There are too many people who will object to the decision, too many people will be hurt because of it. We just feel cheated and that leaves us dangling. 

Julie Hambleton, whose sister Maxine Hambleton was killed in the Birmingham pub bombings in 1974, said the UK government’s annoncement left her “incandesent with rage”.

“It is something that we never thought would be possible in a country that claims to have given the western civilised world democracy,” she said.

Nuala O’Loan, former police ombudsman of Northern Ireland, said she had not anticipated that the amnesty would include an end to all legacy inquests and all civil actions, in respect of damage and injury suffered during the troubles for the relatives of those who died.

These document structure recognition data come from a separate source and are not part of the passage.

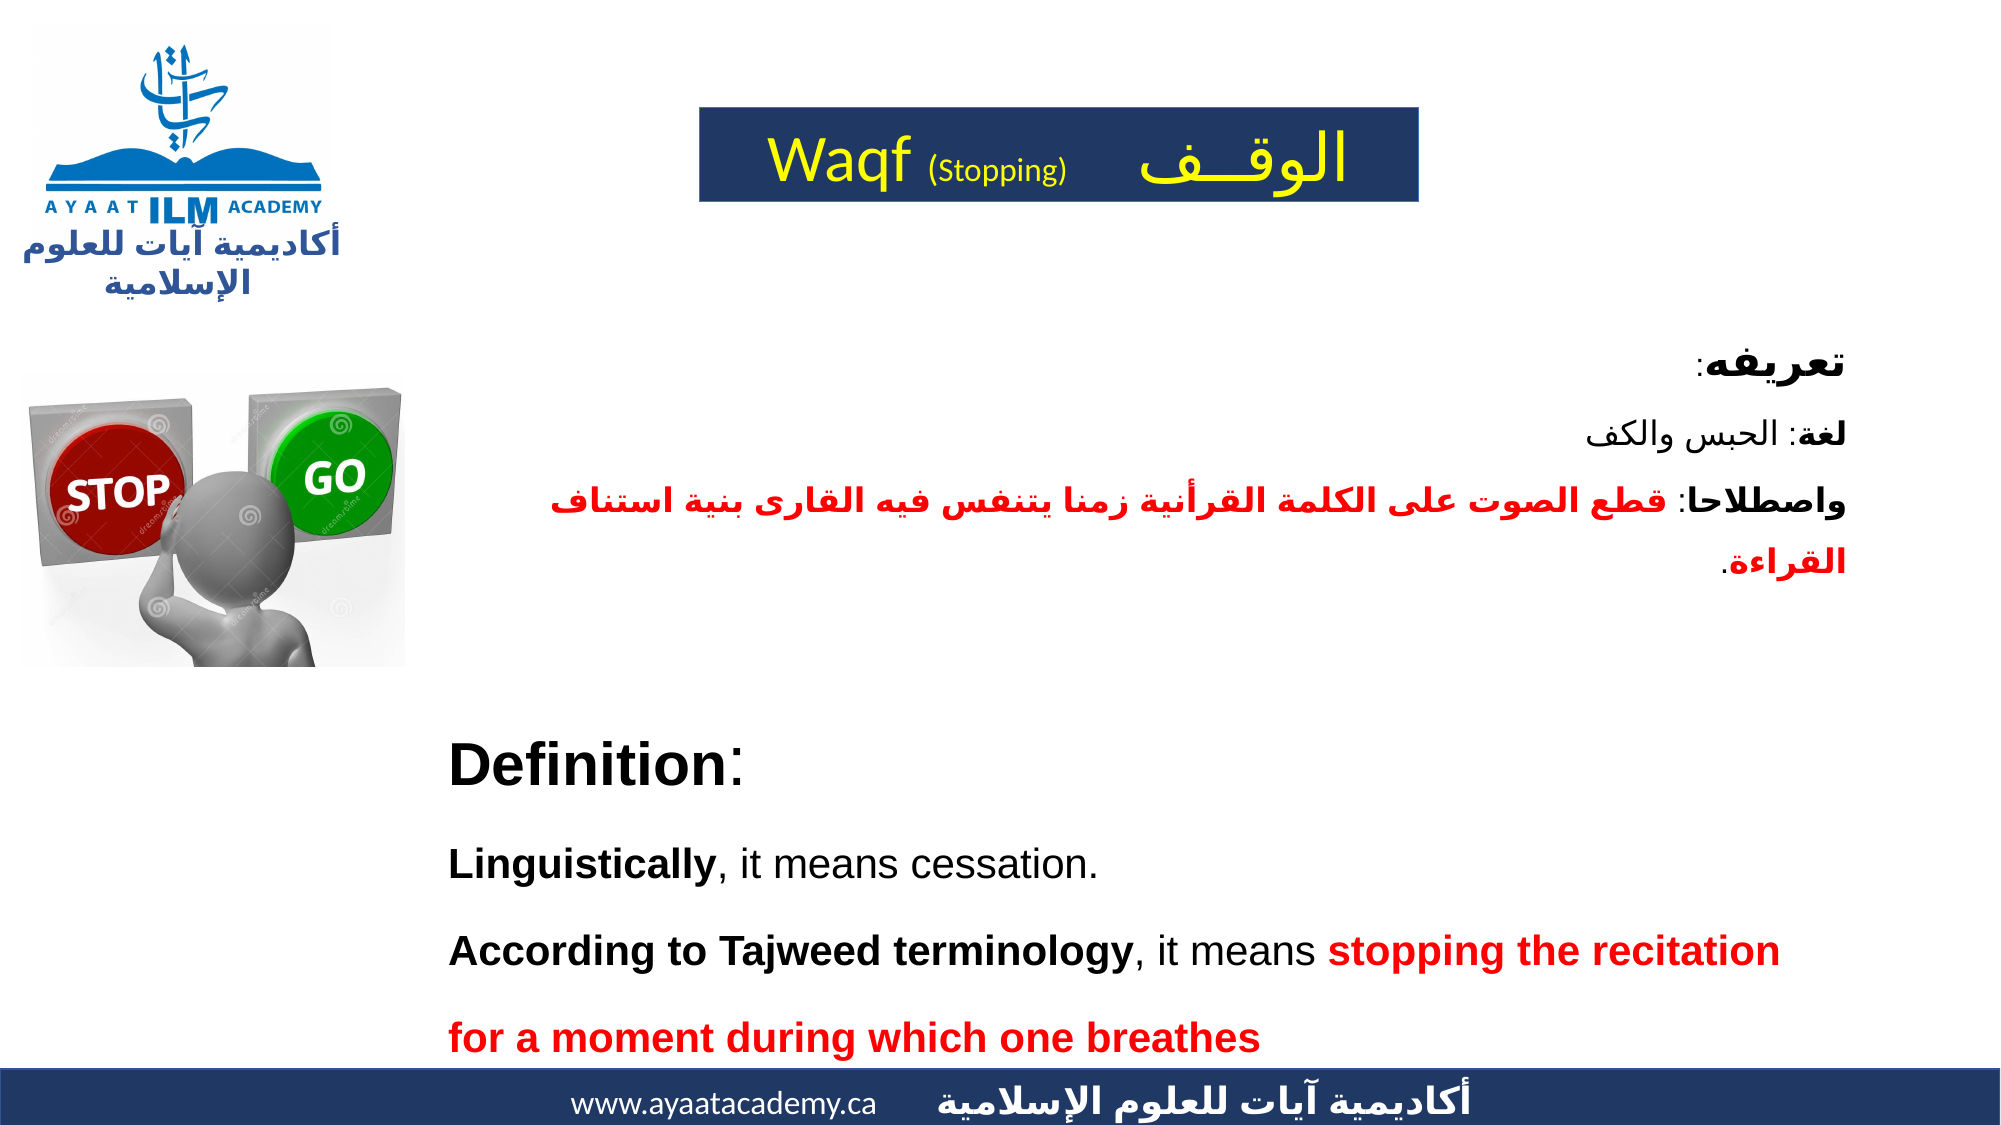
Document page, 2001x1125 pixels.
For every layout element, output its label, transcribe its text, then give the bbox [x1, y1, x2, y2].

picture [22, 372, 405, 667]
list تعريفه: لغة: الحبس والكف واصطلاحا: قطع الصوت على الكلمة القرأنية زمنا يتنفس فيه القارى بنية استناف القراءة. [511, 299, 1863, 592]
picture [32, 21, 332, 241]
text_box Definition: Linguistically, it means cessation. According to Tajweed terminology, it means stopping the recitation for a moment during which one breathes [433, 666, 1941, 1070]
text_box الوقــف Waqf (Stopping) [699, 107, 1419, 202]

O’Loan said it was a “terrible, terrible betrayal of the victims and their families”. She said the only person she has seen welcoming the announcement was Lord Dannatt, who is a former head of the British army. 

“This paper by the (UK) government says that only nine people have been prosecuted. But the reason that they’re not being prosecuted is that they have stopped prosecuting them,” O’Loan said.

They’ve stopped making decisions to prosecute. It’s not a question that the evidence is not there.

Sinn Féin leader Mary Lou McDonald said the proposals should be met with a “wall of opposition”. She called on the government not to engage in discussions or round table meetings on the proposals, describing them as “softening up measures”.

McDonald described the plan as the “mother and father of all cover-ups”.

“It’s been a long standing policy by successive (UK) governments, but most brazenly pursued by Boris Johnson’s Tory administration, to give cover to their boys in the army, in the security forces, but also their agents and proxies, those that… colluded with the British state to kill citizens and civilians here,” she said.

And more importantly, to cover up and to give shield, not just to the men in uniform, but to the men in suits at a far higher level in the establishment chain, who directed and controlled these activities.